We all know that legislation regarding predictive scheduling is rapidly taking shape in San Francisco, New York, Seattle, and is on the legislative docket in 13 other states and a handful of municipalities. And we also understand the benefits both to employees and employers of how predictive scheduling can be a paradigm shift. But a lot less is understood regarding the technological impact that the legislation carries including how to best conform to the laws.
Predictive scheduling alleviates a tremendous amount of concerns for employees, particularly those in retail sectors, who spend a good part of their work lives in uncertainty; specifically, not knowing their schedule from day-to-day; remaining on-call but with no assurances they’ll be called into work; having fluctuating pay checks from pay period to pay period; and not being able to plan for routine affairs like child care, medical appointments and transportation requirements.
For employers, the pay-off isn’t quite as immediate, but the long term corporate culture shift is certainly gaining traction and acceptance. As productivity soars with the more satisfied your workforce is, predictive scheduling is a significant catalyst driving a more joyful workplace. Employers will see less turnover; predictive wages which leads to more accurate accounting; a reduction in training and re-training costs; and a clearer understanding of demand-driven scheduling – a workforce management process that better identifies employment needs as it relates to operational and customer demands.
The hidden issue, at this point, is how do employers comply with this legislation and avoid huge fines for failure to adhere to some very stringent aspects of the law?

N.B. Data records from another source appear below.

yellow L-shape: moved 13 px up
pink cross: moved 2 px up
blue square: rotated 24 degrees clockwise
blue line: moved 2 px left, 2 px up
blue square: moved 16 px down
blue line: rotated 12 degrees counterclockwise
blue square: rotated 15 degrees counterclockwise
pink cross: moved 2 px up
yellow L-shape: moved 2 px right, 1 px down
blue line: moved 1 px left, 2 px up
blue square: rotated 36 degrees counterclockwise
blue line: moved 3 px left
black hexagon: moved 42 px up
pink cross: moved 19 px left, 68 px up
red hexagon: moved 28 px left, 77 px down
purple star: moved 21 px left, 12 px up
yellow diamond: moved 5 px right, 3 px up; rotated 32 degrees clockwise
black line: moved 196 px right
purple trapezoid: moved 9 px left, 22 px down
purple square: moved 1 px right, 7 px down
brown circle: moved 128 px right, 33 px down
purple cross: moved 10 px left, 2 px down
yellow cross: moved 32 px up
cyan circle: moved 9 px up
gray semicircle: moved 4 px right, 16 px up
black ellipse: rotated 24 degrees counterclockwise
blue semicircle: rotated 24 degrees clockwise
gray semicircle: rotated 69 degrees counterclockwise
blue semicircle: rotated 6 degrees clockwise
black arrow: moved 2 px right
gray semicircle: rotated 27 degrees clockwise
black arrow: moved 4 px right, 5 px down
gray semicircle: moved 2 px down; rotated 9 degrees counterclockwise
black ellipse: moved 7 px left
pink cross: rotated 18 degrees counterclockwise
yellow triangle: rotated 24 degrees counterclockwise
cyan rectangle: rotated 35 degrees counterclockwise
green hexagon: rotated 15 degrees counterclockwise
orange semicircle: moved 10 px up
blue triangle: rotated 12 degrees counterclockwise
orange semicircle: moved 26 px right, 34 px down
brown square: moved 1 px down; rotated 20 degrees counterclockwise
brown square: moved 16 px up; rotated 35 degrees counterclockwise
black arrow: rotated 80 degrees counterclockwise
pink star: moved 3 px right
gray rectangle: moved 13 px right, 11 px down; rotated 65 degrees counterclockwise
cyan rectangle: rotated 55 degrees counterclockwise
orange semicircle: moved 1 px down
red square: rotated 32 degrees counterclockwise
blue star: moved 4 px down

In much of the legislation, regardless of the cities where it has been enacted, employers must post schedules anywhere from 2-weeks to 3-days in advance; pay employees up to 4-hours for being on-call if they don’t work; and avoid making scheduling changes in an insufficient amount of time. To be sure, the penalties are stiff and compliance should be deemed by employers as mandatory.
As Tommy Schroeder, Vice President of Workloud, a leading employee scheduling, time and attendance, and absence management company said, “Predictive scheduling brings many benefits to the workplace for both employees and employers, but the complexity of the legislation makes it nearly impossible to comply with unless you have an automated workforce management system that allows for direct communication with employees.”
Schroeder’s concern is that with little margin for error in scheduling, communication, documentation and tracking, automated systems are essentially an imperative to doing business under the laws of predictive scheduling. Schroeder added, “The realities are clear. If you’re subject to this legislation, or going to be subject to it in the future, there is no way a business can be compliant and no way they won’t risk fines and penalties if they’re trying to manage a workforce through manual spreadsheets and record keeping. The scheduling and documentation that is required is so comprehensive that workforce automation isn’t merely an objective, it’s a requirement.”
Although much of the predictive scheduling regulations are appearing on both coasts, Schroeder believes it’s only a matter of time before it takes hold in other places in the country. “It’s far better to be prepared for this then have to react to it,” said Schroeder. And he would know. With customers ranging from 50 employees to 10,000 employees, and with clients in multiple industries throughout the U.S., Workloud understands the intricacies, pitfalls and rewards of managing a workforce.